Those who are familiar with semidefinite programming (SDP) know that the constraints that utilize the set semidefinite(n) in the discussion on Set membership above are, in practice, typically expressed using linear matrix inequality (LMI) notation. For example, given \(X=X^T\in\mathbf{R}^{n \times n}\), the constraint \(X\succeq 0\) denotes that \(X\in\mathbf{S}^n_+\); that is, that \(X\) is positive semidefinite.
CVX provides a special SDP mode that allows this LMI notation to be employed inside CVX models using Matlab’s standard inequality operators >=, <=. In order to use it, one simply begins a model with the statement cvx_begin sdp or cvx_begin SDP instead of simply cvx_begin.
When SDP mode is engaged, CVX interprets certain inequality constraints in a different manner. To be specific:
Equality constraints are interpreted the same (i.e., elementwise).
Inequality constraints involving vectors and scalars are interpreted the same; i.e., elementwise.
Inequality constraints involving non-square matrices are disallowed; attempting to use them causes an error. If you wish to do true elementwise comparison of matrices X and Y, use a vectorization operation X(:) <= Y(:) or vec( X ) <= vec( Y ). (vec is a function provided by CVX that is equivalent to the colon operation.)
Inequality constraints involving real, square matrices are interpreted as follows:
X >= Y | becomes | X - Y == semidefinite(n) |
X <= Y | becomes | Y - X == semidefinite(n) |
If either side is complex, then the inequalities are interpreted as follows:
X >= Y | becomes | X - Y == hermitian_semidefinite(n) |
X <= Y | becomes | Y - X == hermitian_semidefinite(n) |
There is one additional restriction: both X and Y must be the same size, or one must be the scalar zero. For example, if X and Y are matrices of size n,
X >= 1 | or | 1 >= Y | illegal |
X >= ones(n,n) | or | ones(n,n) >= Y | legal |
X >= 0 | or | 0 >= Y | legal |
In effect, CVX enforces a stricter interpretation of the inequality operators for LMI constraints.
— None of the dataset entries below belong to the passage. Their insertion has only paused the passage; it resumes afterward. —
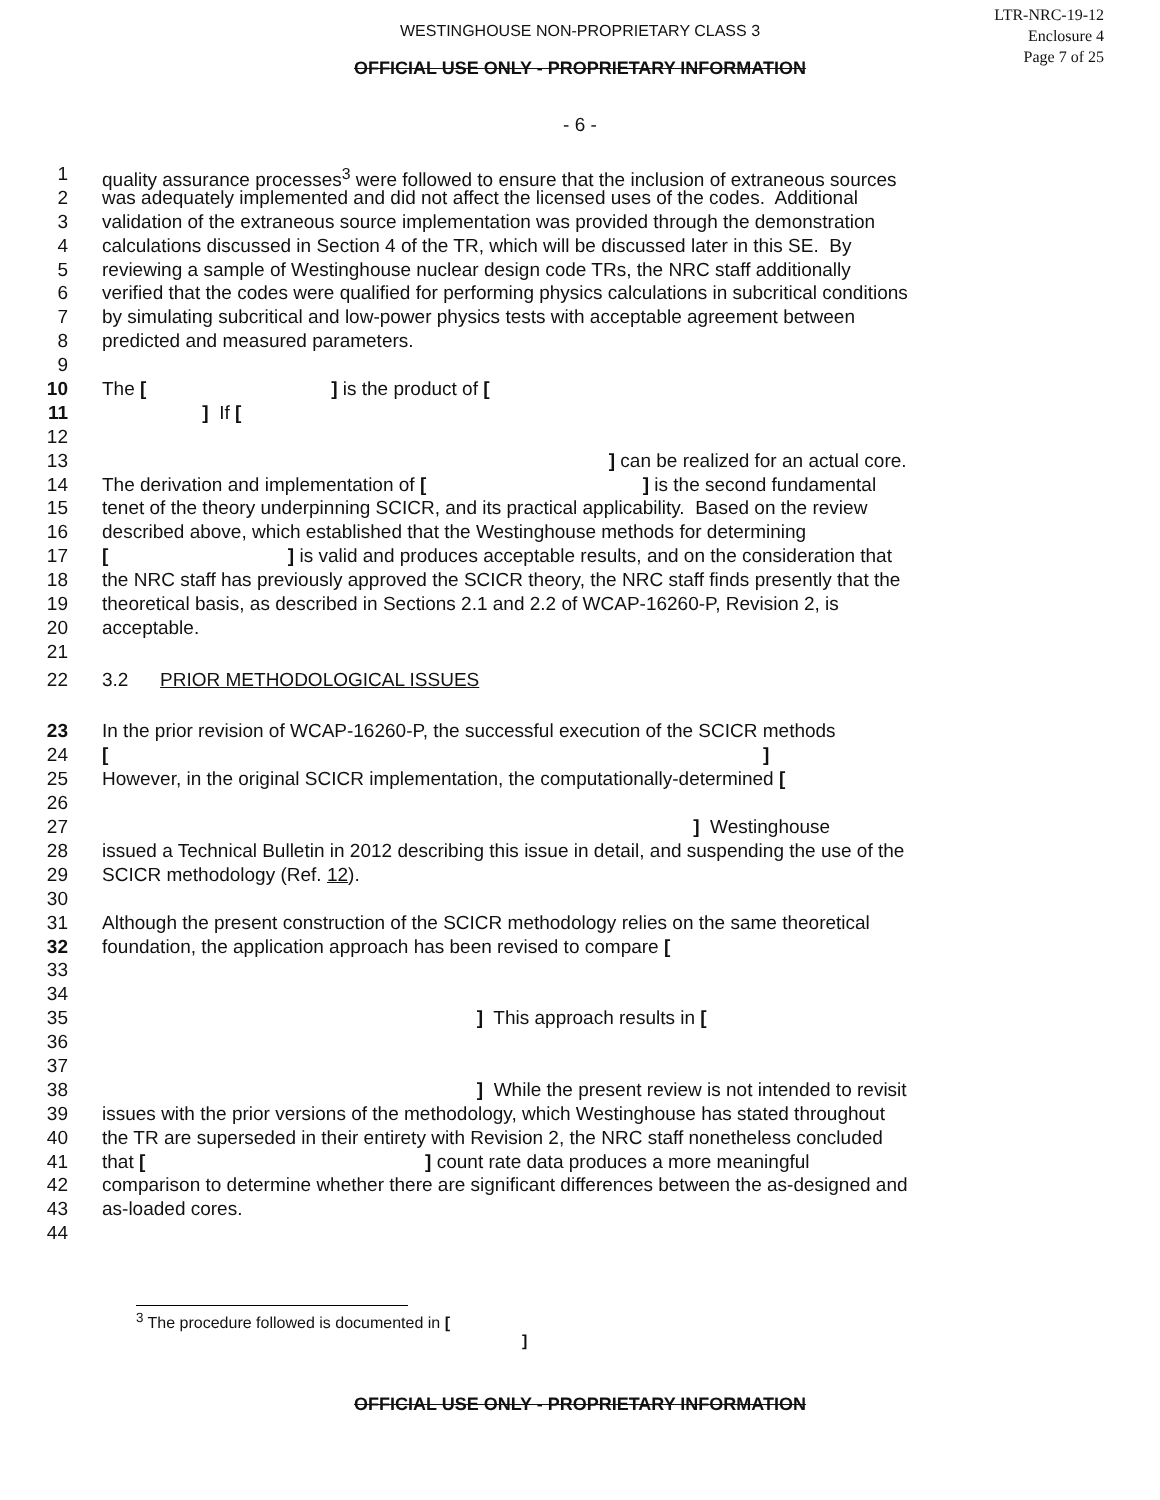WESTINGHOUSE NON-PROPRIETARY CLASS 3
LTR-NRC-19-12
Enclosure 4
Page 7 of 25
OFFICIAL USE ONLY - PROPRIETARY INFORMATION
- 6 -
1 quality assurance processes<sup>3</sup> were followed to ensure that the inclusion of extraneous sources
2 was adequately implemented and did not affect the licensed uses of the codes. Additional
3 validation of the extraneous source implementation was provided through the demonstration
4 calculations discussed in Section 4 of the TR, which will be discussed later in this SE. By
5 reviewing a sample of Westinghouse nuclear design code TRs, the NRC staff additionally
6 verified that the codes were qualified for performing physics calculations in subcritical conditions
7 by simulating subcritical and low-power physics tests with acceptable agreement between
8 predicted and measured parameters.
9
10 The [ ] is the product of [
11 ] If [
12
13 ] can be realized for an actual core.
14 The derivation and implementation of [ ] is the second fundamental
15 tenet of the theory underpinning SCICR, and its practical applicability. Based on the review
16 described above, which established that the Westinghouse methods for determining
17 [ ] is valid and produces acceptable results, and on the consideration that
18 the NRC staff has previously approved the SCICR theory, the NRC staff finds presently that the
19 theoretical basis, as described in Sections 2.1 and 2.2 of WCAP-16260-P, Revision 2, is
20 acceptable.
21
22 3.2 PRIOR METHODOLOGICAL ISSUES
23 In the prior revision of WCAP-16260-P, the successful execution of the SCICR methods
24 [ ]
25 However, in the original SCICR implementation, the computationally-determined [
26
27 ] Westinghouse
28 issued a Technical Bulletin in 2012 describing this issue in detail, and suspending the use of the
29 SCICR methodology (Ref. 12).
30
31 Although the present construction of the SCICR methodology relies on the same theoretical
32 foundation, the application approach has been revised to compare [
33
34
35 ] This approach results in [
36
37
38 ] While the present review is not intended to revisit
39 issues with the prior versions of the methodology, which Westinghouse has stated throughout
40 the TR are superseded in their entirety with Revision 2, the NRC staff nonetheless concluded
41 that [ ] count rate data produces a more meaningful
42 comparison to determine whether there are significant differences between the as-designed and
43 as-loaded cores.
44
<sup>3</sup> The procedure followed is documented in [
]
OFFICIAL USE ONLY - PROPRIETARY INFORMATION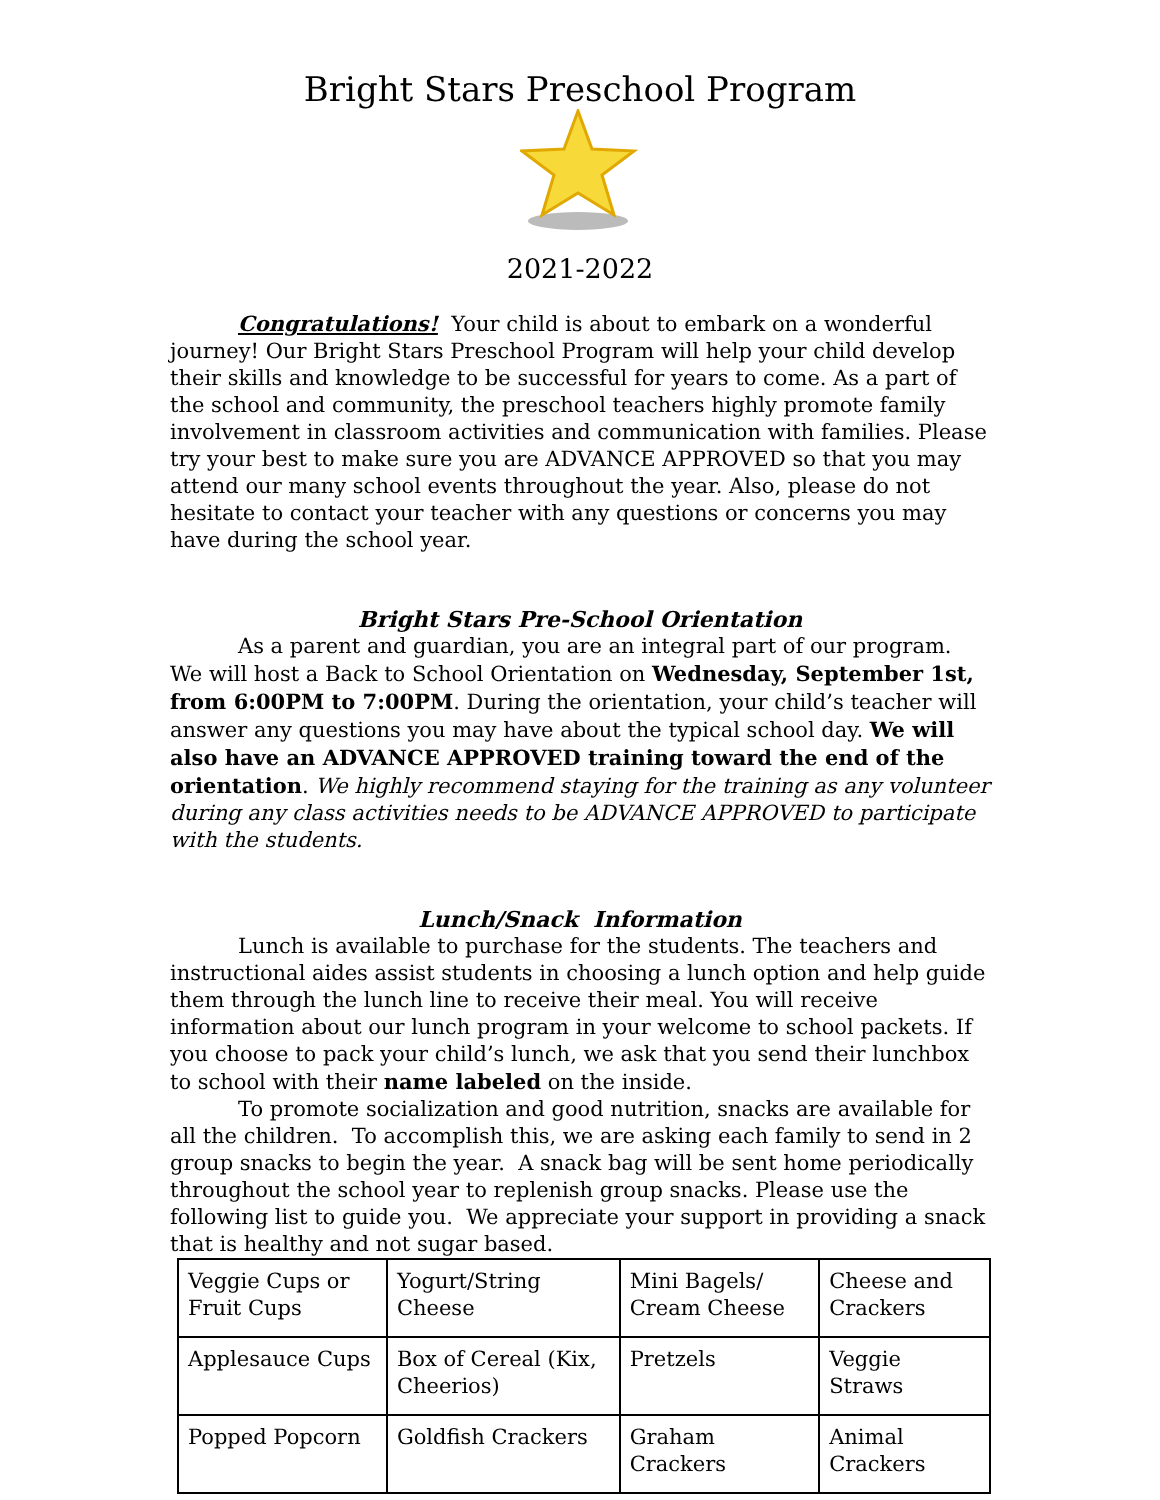Bright Stars Preschool Program
2021-2022
Congratulations! Your child is about to embark on a wonderful journey! Our Bright Stars Preschool Program will help your child develop their skills and knowledge to be successful for years to come. As a part of the school and community, the preschool teachers highly promote family involvement in classroom activities and communication with families. Please try your best to make sure you are ADVANCE APPROVED so that you may attend our many school events throughout the year. Also, please do not hesitate to contact your teacher with any questions or concerns you may have during the school year.
Bright Stars Pre-School Orientation
As a parent and guardian, you are an integral part of our program. We will host a Back to School Orientation on Wednesday, September 1st, from 6:00PM to 7:00PM. During the orientation, your child’s teacher will answer any questions you may have about the typical school day. We will also have an ADVANCE APPROVED training toward the end of the orientation. We highly recommend staying for the training as any volunteer during any class activities needs to be ADVANCE APPROVED to participate with the students.
Lunch/Snack Information
Lunch is available to purchase for the students. The teachers and instructional aides assist students in choosing a lunch option and help guide them through the lunch line to receive their meal. You will receive information about our lunch program in your welcome to school packets. If you choose to pack your child’s lunch, we ask that you send their lunchbox to school with their name labeled on the inside.
To promote socialization and good nutrition, snacks are available for all the children. To accomplish this, we are asking each family to send in 2 group snacks to begin the year. A snack bag will be sent home periodically throughout the school year to replenish group snacks. Please use the following list to guide you. We appreciate your support in providing a snack that is healthy and not sugar based.
| Veggie Cups or Fruit Cups | Yogurt/String Cheese | Mini Bagels/ Cream Cheese | Cheese and Crackers |
| Applesauce Cups | Box of Cereal (Kix, Cheerios) | Pretzels | Veggie Straws |
| Popped Popcorn | Goldfish Crackers | Graham Crackers | Animal Crackers |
Note that LMI constraints enforce symmetry (real or Hermitian, as appropriate) on their inputs. Unlike SDPSOL, CVX does not extract the symmetric part for you: you must take care to insure symmetry yourself. Since CVX supports the declaration of symmetric matrices, this is reasonably straightforward. If CVX cannot determine that an LMI is symmetric to within a reasonable numeric tolerance, a warning will be issued. We have provided a function sym(X) that extracts the symmetric part of a square matrix; that is, sym(X) = 0.5*(X+X').
A dual variable, if supplied, will be applied to the converted equality constraint. It will be given a positive semidefinite value if an optimal point is found.
So, for example, the CVX model found in the file examples/closest_toeplitz_sdp.m,
cvx_begin
variable Z(n,n) hermitian toeplitz
dual variable Q
minimize( norm( Z - P, 'fro' ) )
Z == hermitian_semidefinite( n ) : Q;
cvx_end
can also be written as follows:
cvx_begin sdp
variable Z(n,n) hermitian toeplitz
dual variable Q
minimize( norm( Z - P, 'fro' ) )
Z >= 0 : Q;
cvx_end
Many other examples in the CVX example library utilize semidefinite constraints; and all of them use SDP mode. To find them, simply search for the text cvx_begin sdp in the examples/ subdirectory tree using your favorite file search tool. One of these examples is reproduced in Indexed dual variables.
Since semidefinite programming is popular, some may wonder why SDP mode is not the default behavior. The reason for this is that we place a strong emphasis on maintaining consistency between Matlab’s native behavior and that of CVX. Using the >=, <=, >, < operators to create LMIs represents a deviation from that ideal. For example, the expression Z >= 0 in the example above constrains the variable Z to be positive semidefinite. But after the model has been solved and Z has been replaced with a numeric value, the expression Z >= 0 will test for the elementwise nonnegativity of Z. To verify that the numeric value of Z is, in fact, positive semidefinite, you must perform a test like min(eig(Z)) >= 0.